On that note, one of the reasons that I like playing video games is that a lot of video games involve movement, and I think moving in a 3D space is often an enjoyable experience. I was wondering what you see as the relationship between the way we move through Sephonie, and the larger themes of the game—or what you want to communicate artistically through that movement?
MK
Sephonie is a game about borders, essentially, and we explore that. On the one hand, there are these three main characters who are all Taiwanese, but one is Taiwanese-American, one is living in Tokyo, and the other is living in Taiwan. So they are coming on this research trip as representatives of different countries, and as people affected by this idea of nations and borders and separation in that sense. And then, on another level they experience this close connection with the ecosystem on the island Sephonie.
That causes them to question on a personal level what the boundaries are between ourselves and other people, and our bodies as organisms and other organisms. To put it more simply, I think the act of paying close attention changes what you see. We wanted to give that sense of connecting with an ecosystem.
AD
At least in my own perspective, it really did feel like moving through the environment. The way we move through the game helps attune us to the island—rather than, say, using movement as a way to conquer the environment or take resources from it.
Right now, I’m thinking of The Legend of Zelda: Breath of the Wild. It’s very beautiful and inspired by nature in a way, but in Breath of the Wild, you can drive a roaring motorcycle through the world, and it feels awful. When I played, I was like, “Wait, what is what is going on? Like, I’m running over everything?” And so, in contrast to that, it’s nice to play a game like Sephonie, where the movement feels joyful, but it also serves as a vehicle to get us to pay attention to the details, rather than a way to escape them. Oftentimes, critiques of the attention economy are aimed at social media sites, but video games are guilty of exploitative practices as well. Games like Genshin Impact ensnare players in gameplay loops that trade real-life time and grinding for in-game currency that can be used to gamble for characters. Features like loot boxes and battle passes, which enforce specific ways of playing games to maximize time spent online, are common features. How does your work push back against these attention economies?
MK
I am constantly feeling a back-and-forth as a person and a creator between what I feel are good values and, on the other hand, a sort of radical acceptance and trying to understand why people do what they do. And so I always have this back-and-forth between questions like, “What are better ways of engaging with the world, or better ways of using and developing your attention?”—and then another half of me is very reactive against this idea of betterment.
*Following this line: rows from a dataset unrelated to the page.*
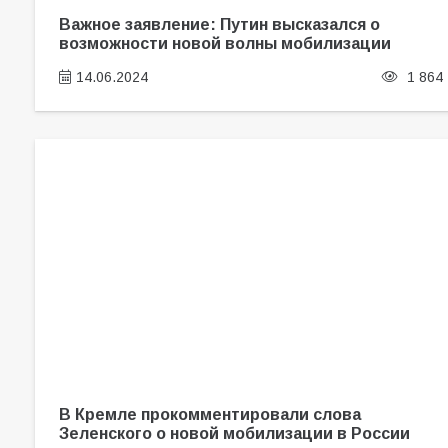
Важное заявление: Путин высказался о
возможности новой волны мобилизации
14.06.2024
1 864
В Кремле прокомментировали слова
Зеленского о новой мобилизации в России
I am really frustrated by this idea of trying to fix everyone and do things the right way, or fix myself. These seemingly conflicting, but I don’t know if they’re conflicting values. That tension really drives my work, because there are so many things that I feel strongly about on a visceral level, and it does really bother me—the idea of people’s time and interest and energy being exploited by gambling systems in video games that are imported from the gambling industry.
AD
I don’t know, for some reason I’m thinking about work, and how work can take over my life, because I write about the internet and I’m online a lot. And so that kind of blurs those lines, right? I can recognize that addictive platforms hurt me, but that can still be hard to push back against. And so it’s a matter of being like, “Okay, I’m just going to accept that. And if I can, you know, carve out an entire hour when I’m walking outside, when I’m present to other things, maybe that’s enough for now.”
I think there is a valid question of, “Why play the gambling games at all?” Obviously, I have my own weird, conflicting reasons to play it. That may or may not be seen as morally acceptable, and I think that’s fine. For me, I think I would not be able to write about games if games like Sephonie didn’t exist. Because it is like that walk, as far as games go. Sephonie allows me to take that brain space and attention that gambling games like Genshin Impact don’t.
MK
I think, especially as I get older, I do want to have very specific values—and values not in the sense of what’s right and wrong, but values in the sense of, “How can I invest a lot of energy into certain ideas and certain ways of being?” And others can engage with that or not. I grew up with this very evangelical Christian background. And so I think for me, it’s really hard to uncouple a strong commitment to something from this idea that I am necessarily proselytizing it to other people, to make them feel like they need to do things my way. It’s almost like I don’t want to commit to my own ideas, because I don’t want to shame anyone.
And I do think that it’s funny being a game designer, because there are different approaches you can take. Whenever we implement a feature that we think goes against the grain a little bit, or is not what is necessarily expected from mainstream games, you have to like dom the player a little bit and say “You’re gonna like this.” And I think that’s a really valuable thing. People like being dommed, because it’s consensual, you know? It’s what you’re engaging with—it’s not like me making a game that controls your life. So I’m trying to lean into that energy a little more, being the old person with these strong intentions, without saying the kids are bad or whatever for the things they like.